Top of Data for processing

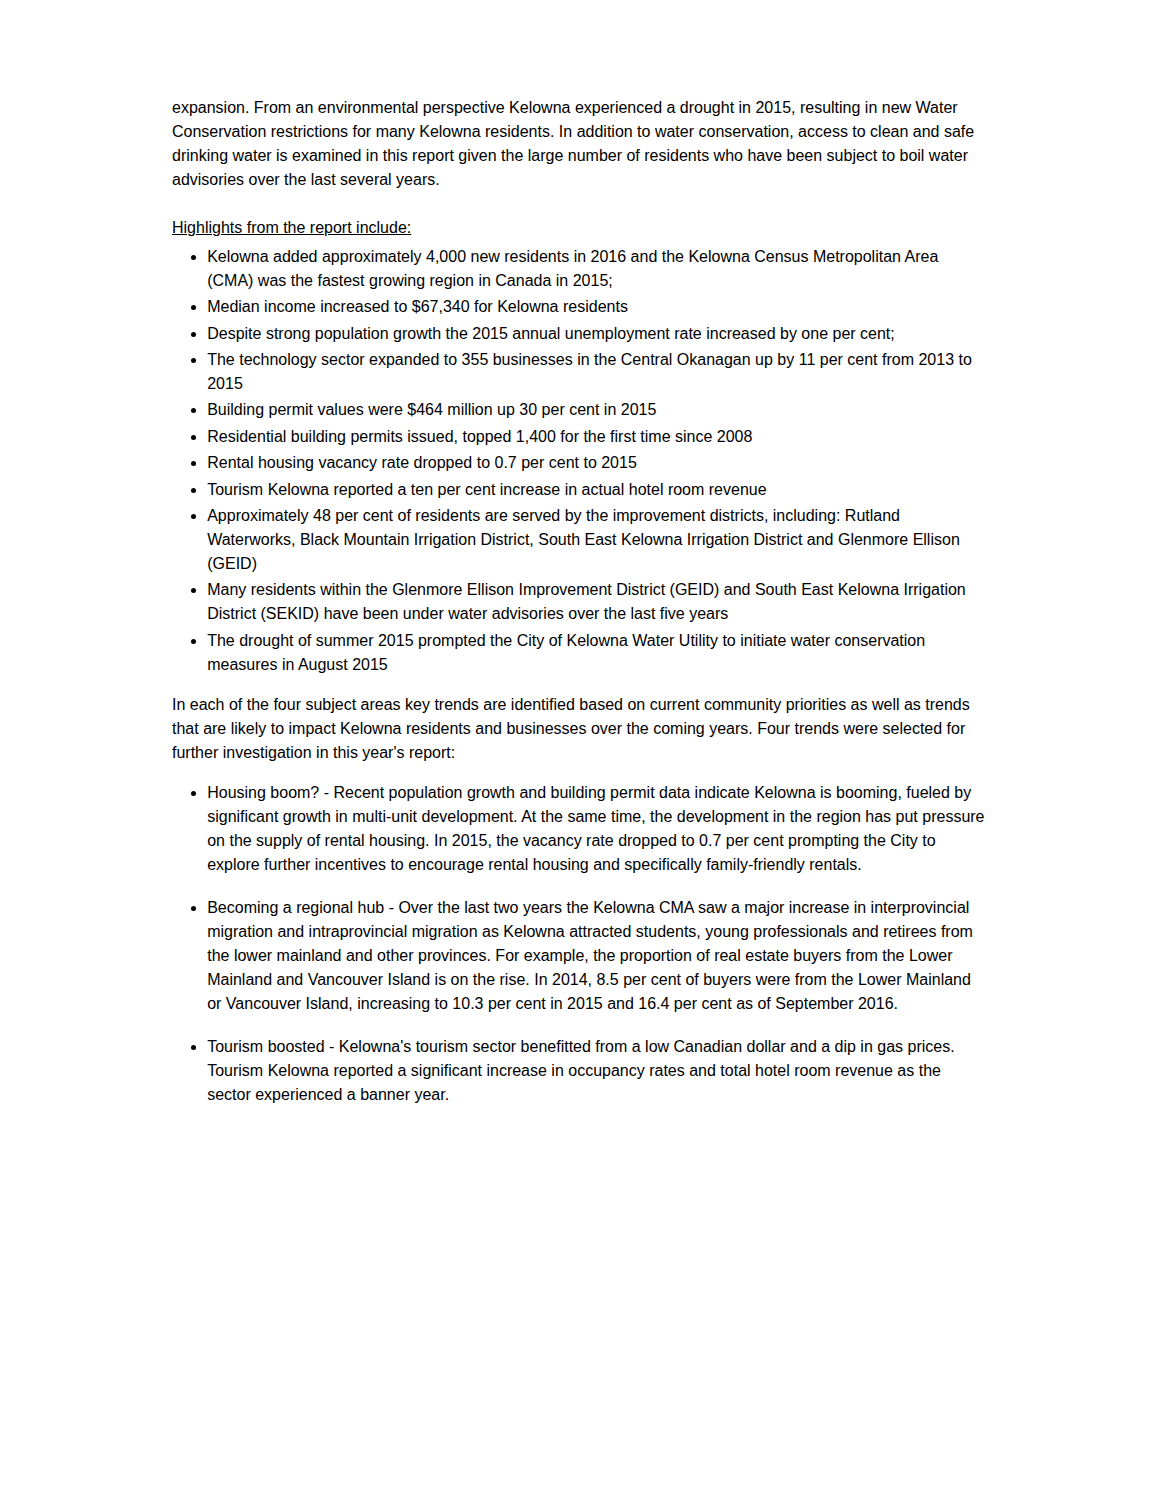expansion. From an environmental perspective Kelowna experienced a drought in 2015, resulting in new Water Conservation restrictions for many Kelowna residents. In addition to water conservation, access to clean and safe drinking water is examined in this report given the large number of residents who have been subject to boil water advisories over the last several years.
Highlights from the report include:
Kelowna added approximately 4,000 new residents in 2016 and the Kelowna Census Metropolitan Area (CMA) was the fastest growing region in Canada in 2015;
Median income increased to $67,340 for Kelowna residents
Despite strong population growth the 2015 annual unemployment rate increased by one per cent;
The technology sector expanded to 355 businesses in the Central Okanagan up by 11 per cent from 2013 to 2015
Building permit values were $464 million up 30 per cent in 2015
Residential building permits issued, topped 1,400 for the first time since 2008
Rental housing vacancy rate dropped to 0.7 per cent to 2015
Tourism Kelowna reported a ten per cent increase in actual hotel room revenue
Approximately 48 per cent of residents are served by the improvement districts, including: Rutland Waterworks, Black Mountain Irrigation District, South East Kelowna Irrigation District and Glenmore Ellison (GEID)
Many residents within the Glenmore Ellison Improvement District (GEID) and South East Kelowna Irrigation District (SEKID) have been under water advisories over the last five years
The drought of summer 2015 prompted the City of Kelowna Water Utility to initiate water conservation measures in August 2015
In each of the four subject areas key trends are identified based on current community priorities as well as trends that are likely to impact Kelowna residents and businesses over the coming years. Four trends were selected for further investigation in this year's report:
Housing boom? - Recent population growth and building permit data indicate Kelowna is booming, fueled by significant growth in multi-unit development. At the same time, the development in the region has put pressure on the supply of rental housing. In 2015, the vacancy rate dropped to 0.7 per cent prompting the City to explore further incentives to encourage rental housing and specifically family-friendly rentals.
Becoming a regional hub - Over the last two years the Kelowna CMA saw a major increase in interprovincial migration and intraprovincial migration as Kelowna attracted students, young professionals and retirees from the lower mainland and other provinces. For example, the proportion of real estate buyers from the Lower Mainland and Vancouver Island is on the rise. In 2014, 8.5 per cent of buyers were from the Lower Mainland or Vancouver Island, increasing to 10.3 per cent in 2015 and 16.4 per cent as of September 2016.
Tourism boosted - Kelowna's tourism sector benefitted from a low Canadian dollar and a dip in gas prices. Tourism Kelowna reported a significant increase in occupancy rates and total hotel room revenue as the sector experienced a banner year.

Bottom of Data for processing
Top of Data for processing

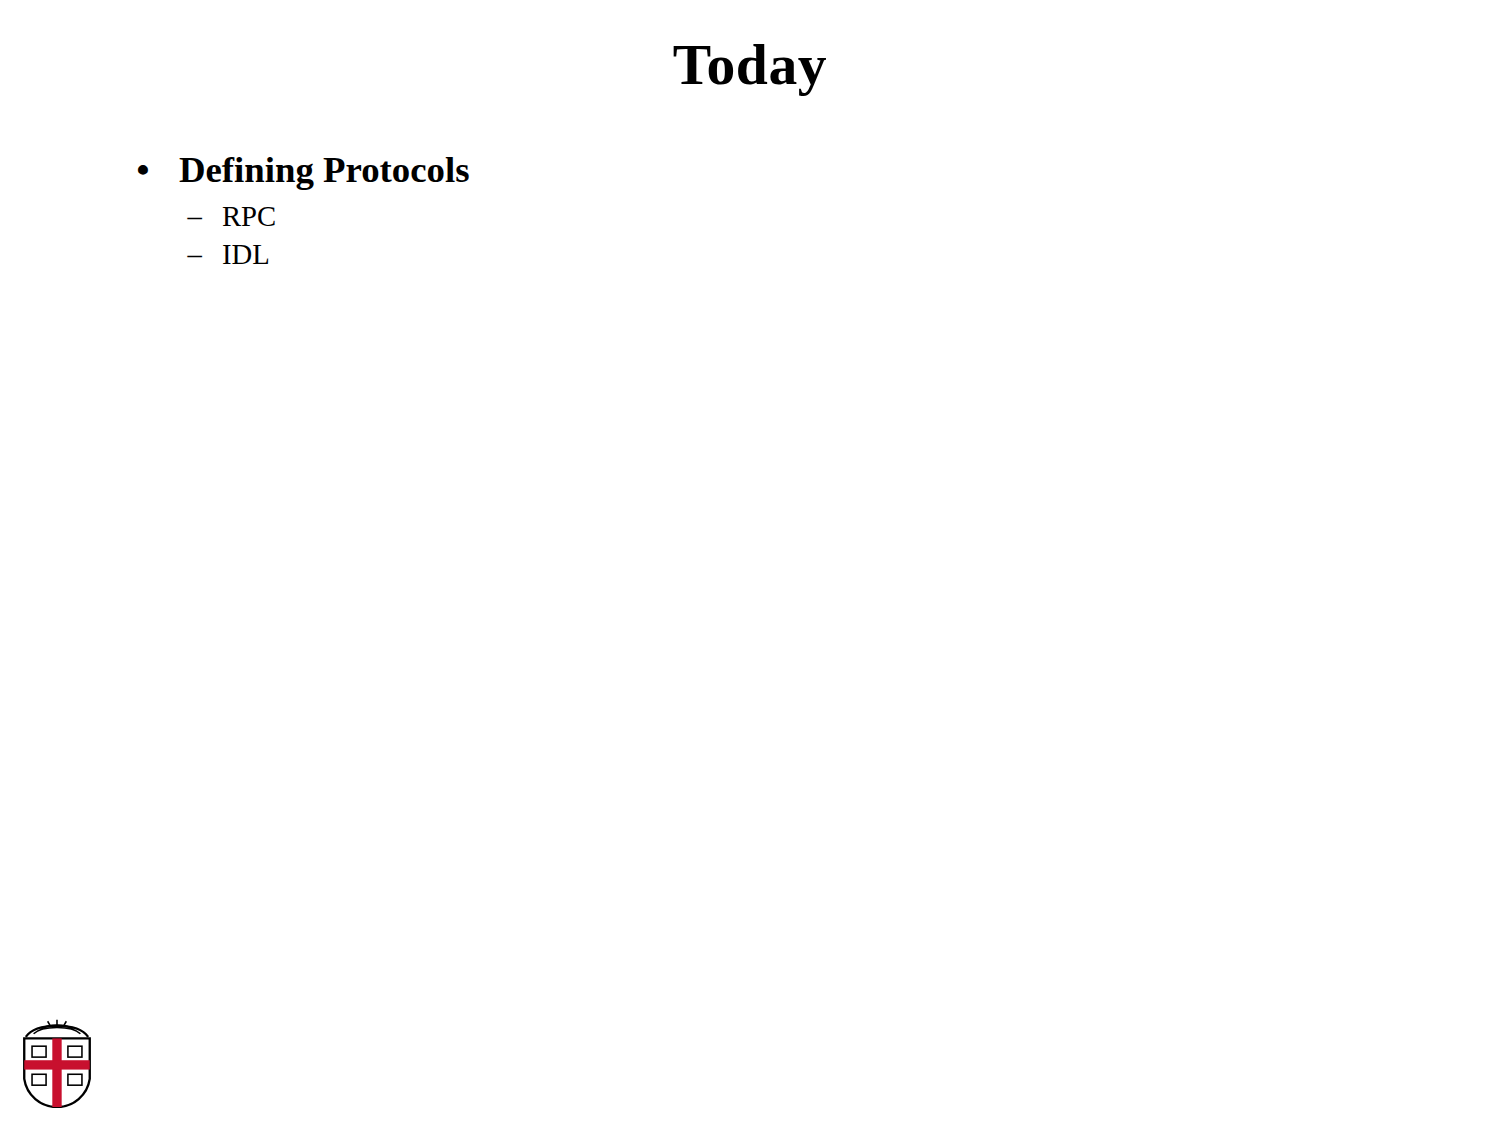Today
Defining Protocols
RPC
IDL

Bottom of Data for processing

__Work item__.
Anywhere the listing shows the word "increased", copy the full line.

__Answer below__.
Median income increased to $67,340 for Kelowna residents
Despite strong population growth the 2015 annual unemployment rate increased by one per cent;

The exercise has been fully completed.